Warning: Null value is eliminated by an aggregate or other SET operation
In data warehousing where aggregation (GROUP BY) is one of the most common things done in queries, we often get the warning:
Warning: Null value is eliminated by an aggregate or other SET operation
In most cases what is happening is harmless. But what is happening?
NULL in aggregation
First we have to better understand NULL, I’ve already looked at Managing update differences: NULL and NOT NULL. NULL is both amazingly useful, and from time to time the thorn in the side of anyone working with databases.
Have a look at the below example:
WITH data AS (
SELECT CAST(1 AS INT) AS c1, CAST(1 AS INT) AS c2 UNION ALL
SELECT CAST(1 AS INT) AS c1, CAST(2 AS INT) AS c2 UNION ALL
SELECT CAST(1 AS INT) AS c1, CAST(NULL AS INT) AS c2
)
SELECT SUM(c1) AS [SUM_c1],
COUNT(c1) AS [COUNT_c1],
SUM(c2) AS [SUM_c2], -- Note: This causes the "Warning"
COUNT(c2) AS [COUNT_c2], -- Note: This causes the "Warning"
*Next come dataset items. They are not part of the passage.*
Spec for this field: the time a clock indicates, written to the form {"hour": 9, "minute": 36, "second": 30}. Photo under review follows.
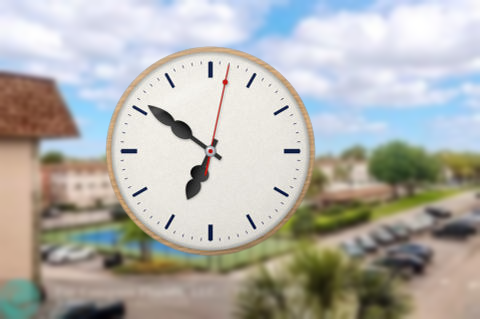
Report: {"hour": 6, "minute": 51, "second": 2}
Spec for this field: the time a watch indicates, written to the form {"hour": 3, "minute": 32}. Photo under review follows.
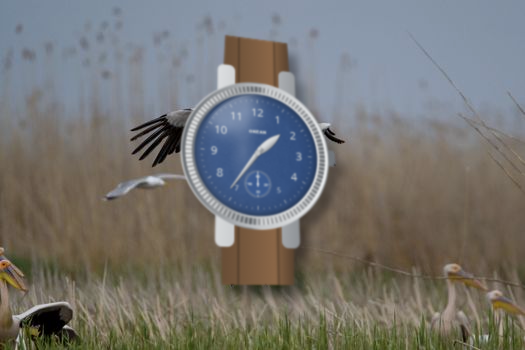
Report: {"hour": 1, "minute": 36}
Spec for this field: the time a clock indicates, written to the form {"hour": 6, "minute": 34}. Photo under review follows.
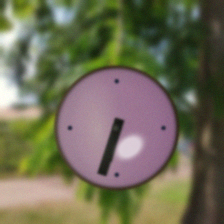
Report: {"hour": 6, "minute": 33}
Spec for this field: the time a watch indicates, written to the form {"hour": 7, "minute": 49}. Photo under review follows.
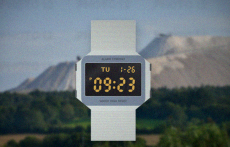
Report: {"hour": 9, "minute": 23}
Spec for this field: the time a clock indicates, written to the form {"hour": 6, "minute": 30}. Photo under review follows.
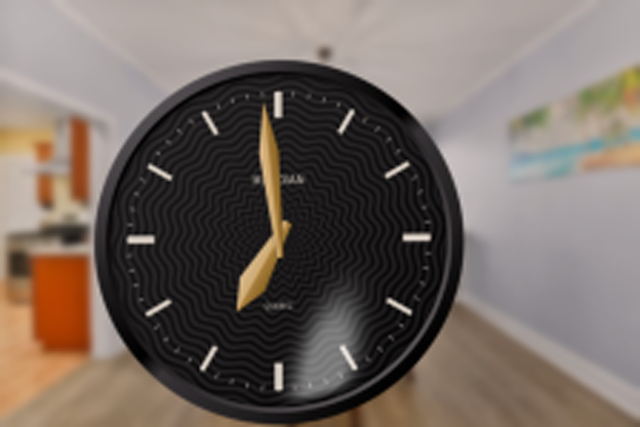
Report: {"hour": 6, "minute": 59}
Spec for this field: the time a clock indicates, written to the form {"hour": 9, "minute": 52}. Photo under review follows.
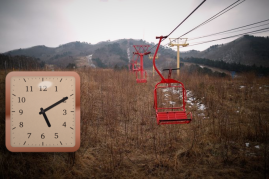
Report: {"hour": 5, "minute": 10}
COUNT(*) AS [COUNT_all] -- Note: This gives a different result to above
FROM data
;
| SUM_c1 | COUNT_c1 | SUM_c2 | COUNT_c2 | COUNT_all |
| 3 | 3 | 3 | 2 | 3 |
Note: the warning comes from this line: SUM(c2)
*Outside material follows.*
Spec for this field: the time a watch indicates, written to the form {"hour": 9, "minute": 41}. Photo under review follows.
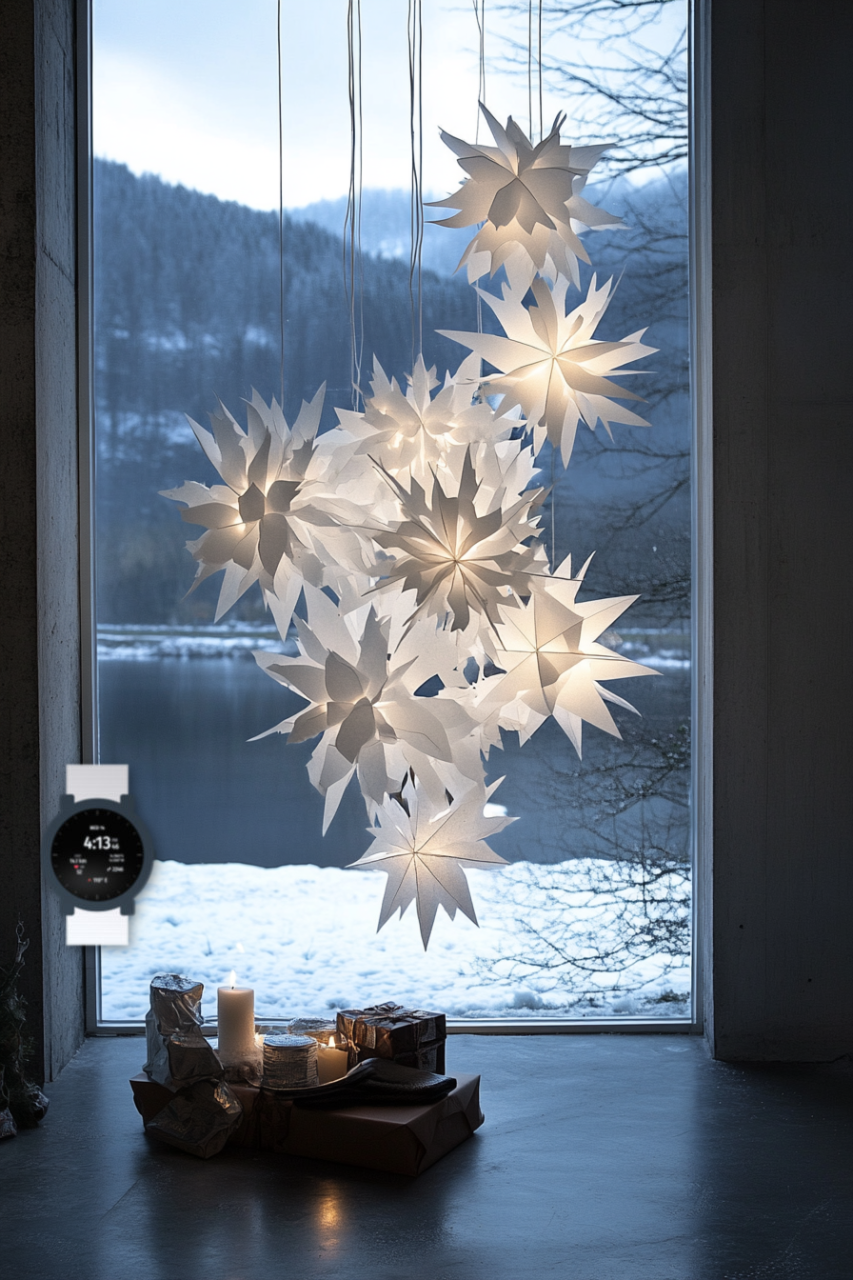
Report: {"hour": 4, "minute": 13}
The warning is telling us that the NULL value is being eliminated (thrown out) by the aggregation. So in this instance the value might as well be 0.
The danger of NULL in aggregation
NULL in COUNT
In the above example, the more interesting threat to processing and results is the COUNT(c2) as when specifying a column with a NULL, the value is discarded and no count is returned.
Note that COUNT(*) is safe when trying to get a count of rows in an aggregation.
NULL in addition
NULL in addition (as part of a row level expression) when added to another number returns NULL, see this example:
SELECT 1 + 1 AS [c1],
1 + NULL AS [c2], -- The problem
1 + COALESCE(NULL, 0) AS [c3] -- The simple solution
;
| c1 | c2 | c3 |
| 2 | NULL | 1 |
On a row by row basis we will see it quickly. But as shown with the SUM above (generating the warning) when combined with an aggregation that NULL can get easily lost:
WITH data AS (
SELECT 1 + 1 AS [c1],
1 + NULL AS [c2], -- The problem
1 + COALESCE(NULL, 0) AS [c3] -- The simple solution
UNION ALL
SELECT 1 AS [c1],
1 AS [c2],
1 AS [c3]
)
SELECT SUM([c1]) AS [c1_sum],
SUM([c2]) AS [c2_sum], -- This is incorrect
SUM([c3]) AS [c3_sum] -- This is what we want
FROM data
;
| c1_sum | c2_sum | c3_sum |
| 3 | 1 | 2 |
In the above example, the value for c2_sum is probably incorrect for what most people would want/expect as it’s not including the first value being added.
For c3 (and c3_sum) the use of COALESCE replaces the NULL with 0 and returns the expected result.